*** EXCERPT TO READ ***

BRIEF SUMMARY OF THE INVENTION
[0019] The aim of the present invention is to provide an
alternative technology to those known in the prior art in order to
produce scored lines in flexible packaging, giving a directed and
clean opening of the packaging.
[0020] The invention especially aims to provide an alternative
technology having a lower financial investment, which is more
economical to operate, especially by allowing a higher production
rate in comparison with the technologies using lasers.
[0021] The invention further aims to provide a technology capable
of producing scored lines in the plastic inner layers of the film
forming the flexible packaging even in the case where the film has
no metal layer, while being simple to implement.
[0022] The invention relates above all, but not only, to flexible
packaging, especially in the form of pouches, designed to undergo a
preservation treatment such as those pouches intended to contain
liquid or moist solid foodstuffs, in particular moist animal
foodstuffs.
[0023] To this end, the present invention provides a device for
producing at least one scored line in at least one plastic outer
layer of a film, comprising: a bearing surface for the film; and at
least one projection for forming the scored line by penetration of
the projection into the said plastic layer when the film is in
position against the said bearing surface.
[0024] The scored line thus produced may be in the form of a
continuous or discontinuous groove. The term "discontinuous groove"
refers to a series of grooves or blind holes. If required, the
scored line may be produced in the form of successive
perforations.
[0025] The projection is preferably arranged on a support, the
scored line being formed by relative travel of the film with
respect to the support. The projection may be capable of incizing
the plastic layer.
[0026] The projection may also cause the plastic of the said layer
to flow. in this case, the projection preferably causes the plastic
of the said layer to flow along the scored line in order to form a
protuberance on the said layer along at least one side of the
scored line. Preferably, the projection causes the formation of a
bead on the surface of the said plastic layer along each side of
the scored line, one of the said beads being at least 30%,
preferably at least 50%, more advantageously at least 100%, higher
than the other of the said beads. Alternatively, the projection
causes the formation of a bead on the surface of the said plastic
layer along each side of the scored line, one of the said beads
providing a higher mechanical resistance to the said plastic layer
with respect to the other of the said beads.

*** End of EXCERPT TO READ ***
*** GIVEN DATA ***

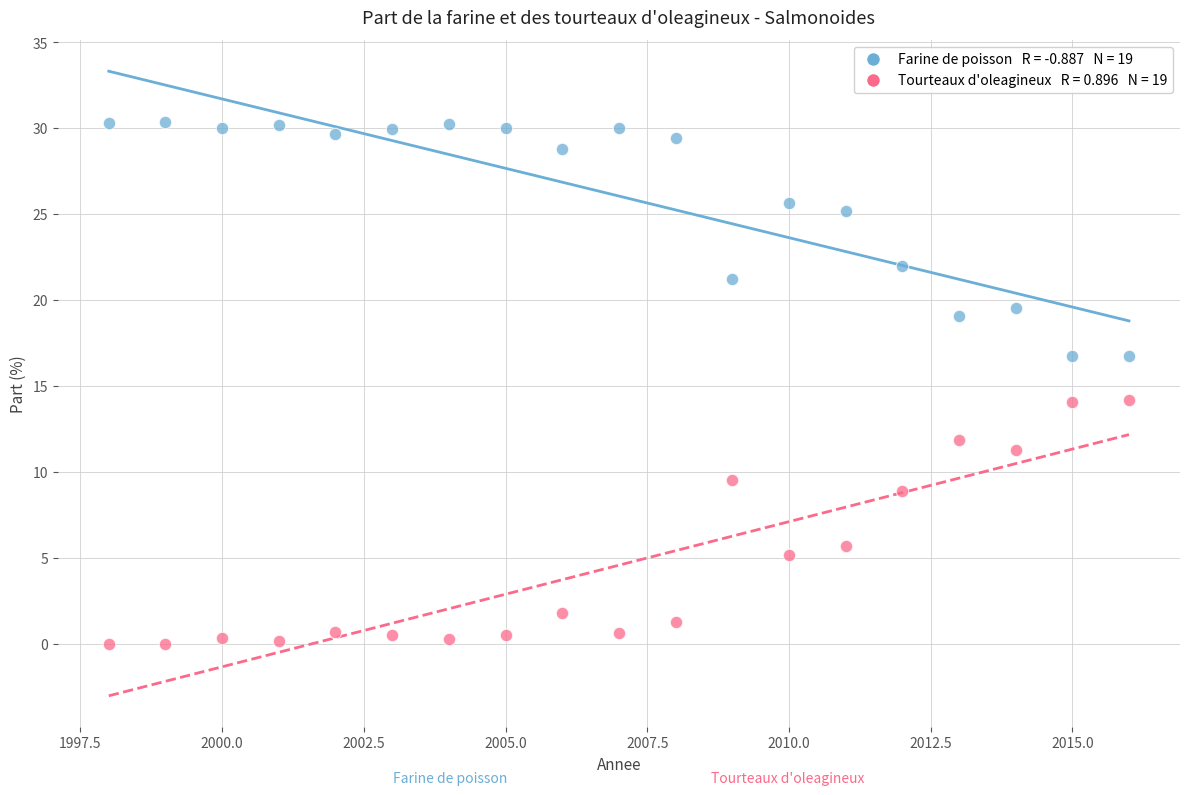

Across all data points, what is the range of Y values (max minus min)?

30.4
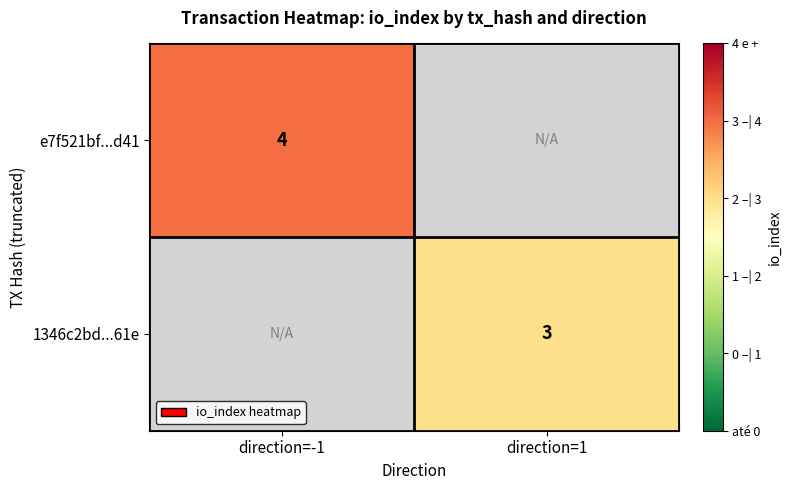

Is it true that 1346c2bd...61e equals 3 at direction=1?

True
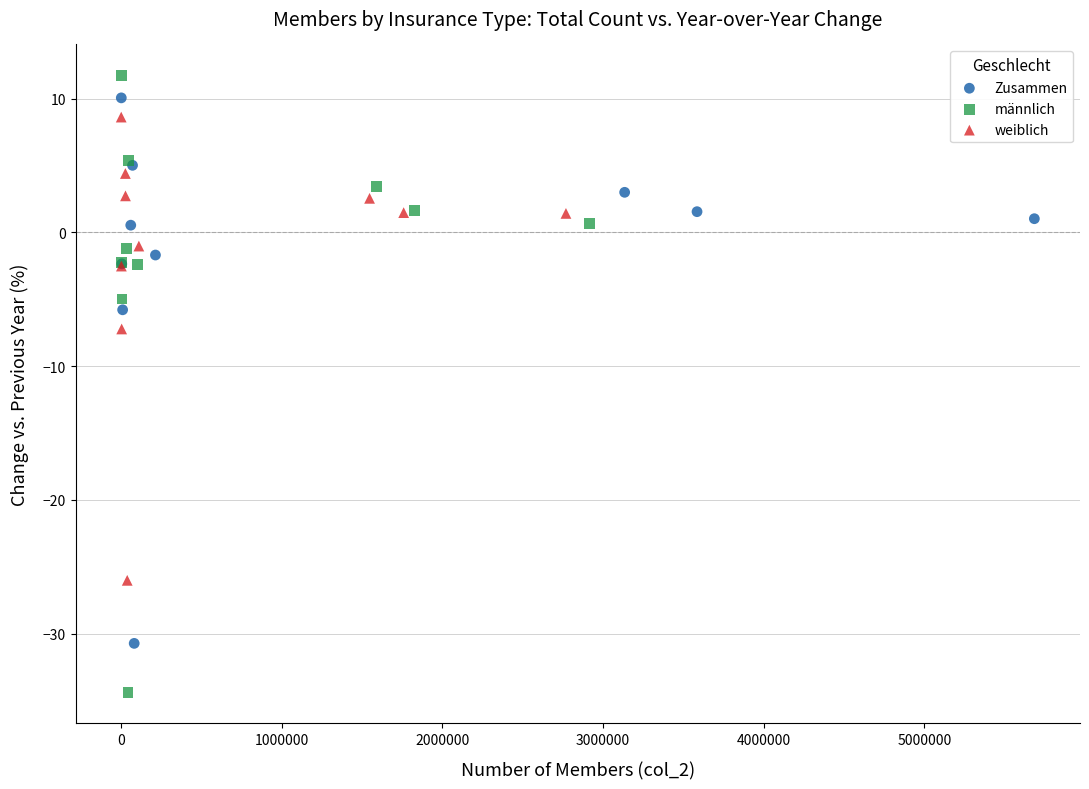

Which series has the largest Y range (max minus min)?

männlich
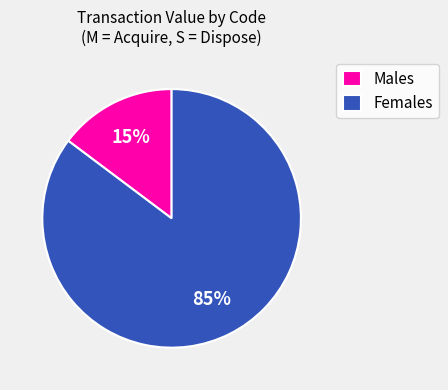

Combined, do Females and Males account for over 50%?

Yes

*** End of GIVEN DATA ***

REQUIRED ACTIONS:
• a. Print the passage of the patent excerpt on scored packaging lines between "refers to a" and "the plastic layer.", inclusive.
• b. According to the patent excerpt on scored packaging lines, what does the device for producing a scored line comprise?
• c. Write the next part of the patent excerpt on scored packaging lines, picking up after its final sentence.

ANSWER LIST:
• a.
refers to a series of grooves or blind holes. If required, the
scored line may be produced in the form of successive
perforations.
[0025] The projection is preferably arranged on a support, the
scored line being formed by relative travel of the film with
respect to the support. The projection may be capable of incizing
the plastic layer.

• b. A bearing surface for the film and at least one projection that forms the scored line by penetrating the plastic layer.

• c.
[0027] Of course, if the scored line is of discontinuous type, the
bead may also be discontinuous. Advantageously, the projection
causes the formation of a bead on the surface of the said plastic
layer along just one side of the scored line. The projection may
especially have an asymmetrical cross section. Preferably, the
projection causes the plastic to flow in cooperation with
ultrasound. For this, the device may comprise an anvil and a
sonotrode for applying ultrasound vibrations to the film when the
film is compressed between the sonotrode and the anvil, the
projection being arranged on the said anvil. The projection may
advantageously have a straight elongate shape in the run direction
of the film, the width and/or the height of the projection
preferably increasing in the run direction of the film.
Furthermore, the projection may have a cross section with a flat
apex parallel to the bearing surface.
[0028] The said support may be a roller mounted so as to rotate,
the projection being arranged on the circumference of the roller.
In this case, the projection may be arranged on the circumference
of a ring, the said ring being mounted on the roller. There may be
a clearance between the ring and the roller taken at ambient
temperature, a heating element making it possible to clamp the ring
on the roller by expansion. Moreover, the bearing surface may be
defined by the circumference of a second roller, the axis of which
is parallel to the first roller. The first roller may have running
tracks tensioned against the second roller.
[0029] According to another aspect, the invention provides a method
for producing at least one scored line in just a first plastic
layer of a film comprising at least a second layer, the method
comprising the production of the scored line in the first layer of
the film using a device according to the invention. It will be
understood that the first layer may possibly be defined by several
sublayers of plastics which may be different, for example
polypropylene and polyamide.
[0030] According to a preferred embodiment, the said scored line is
made after assembling the first and second layers of the film.
[0031] According to another preferred embodiment, the said scored
line is made before assembling the first and second layers of the
film.
[0032] According to yet another aspect, the invention provides a
method of manufacturing a packaging, which may especially be
designed to undergo a preservation treatment, from at least one
film having a first plastic layer and at least a second layer, the
said second layer forming the outer face of the packaging, which
method comprises: producing at least one scored line just in the
said first layer of the film according to the aforementioned method
of the invention, then making the packaging from the film provided
with the said scored line.
[0033] Here again, it will be understood that the first layer may
possibly be defined by several sublayers of plastics which may be
different, for example polypropylene and polyamide.
[0034] According to yet another aspect, the invention provides a
film comprising at least one plastic layer having a scored line,
the said plastic layer forming a bead on its surface along: a
single side of the scored line, or on each side of the scored line,
one of the said beads being at least 30%, preferably at least 50%,
more advantageously at least 100%, higher than the other of the
said beads.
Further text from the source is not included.